↓

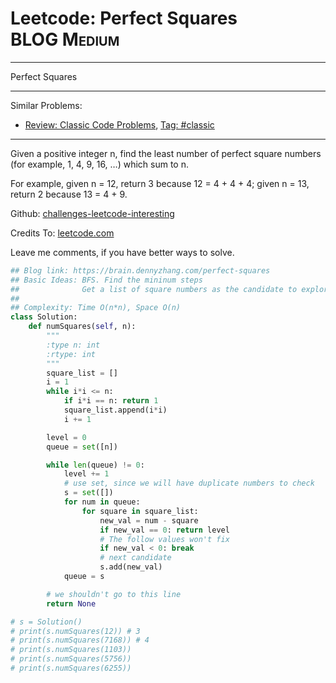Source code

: * Leetcode: Perfect Squares                                      :BLOG:Medium:
#+STARTUP: showeverything
#+OPTIONS: toc:nil \n:t ^:nil creator:nil d:nil
:PROPERTIES:
:type:     sqrt
:END:
---------------------------------------------------------------------
Perfect Squares
---------------------------------------------------------------------
Similar Problems:
- [[https://brain.dennyzhang.com/review-classic][Review: Classic Code Problems]], [[https://brain.dennyzhang.com/tag/classic][Tag: #classic]]
---------------------------------------------------------------------
Given a positive integer n, find the least number of perfect square numbers (for example, 1, 4, 9, 16, ...) which sum to n.

For example, given n = 12, return 3 because 12 = 4 + 4 + 4; given n = 13, return 2 because 13 = 4 + 9.

Github: [[url-external:https://github.com/DennyZhang/challenges-leetcode-interesting/tree/master/perfect-squares][challenges-leetcode-interesting]]

Credits To: [[url-external:https://leetcode.com/problems/perfect-squares/description/][leetcode.com]]

Leave me comments, if you have better ways to solve.

#+BEGIN_SRC python
## Blog link: https://brain.dennyzhang.com/perfect-squares
## Basic Ideas: BFS. Find the mininum steps
##              Get a list of square numbers as the candidate to explore
##
## Complexity: Time O(n*n), Space O(n)
class Solution:
    def numSquares(self, n):
        """
        :type n: int
        :rtype: int
        """
        square_list = []
        i = 1
        while i*i <= n:
            if i*i == n: return 1
            square_list.append(i*i)
            i += 1

        level = 0
        queue = set([n])

        while len(queue) != 0:
            level += 1
            # use set, since we will have duplicate numbers to check
            s = set([])
            for num in queue:
                for square in square_list:
                    new_val = num - square
                    if new_val == 0: return level
                    # The follow values won't fix
                    if new_val < 0: break
                    # next candidate
                    s.add(new_val)
            queue = s

        # we shouldn't go to this line
        return None

# s = Solution()
# print(s.numSquares(12)) # 3
# print(s.numSquares(7168)) # 4
# print(s.numSquares(1103))
# print(s.numSquares(5756))
# print(s.numSquares(6255))
#+END_SRC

↑

Problem description - Take from the listing above each line containing "numbers".

Solution below -
Given a positive integer n, find the least number of perfect square numbers (for example, 1, 4, 9, 16, ...) which sum to n.
##              Get a list of square numbers as the candidate to explore
            # use set, since we will have duplicate numbers to check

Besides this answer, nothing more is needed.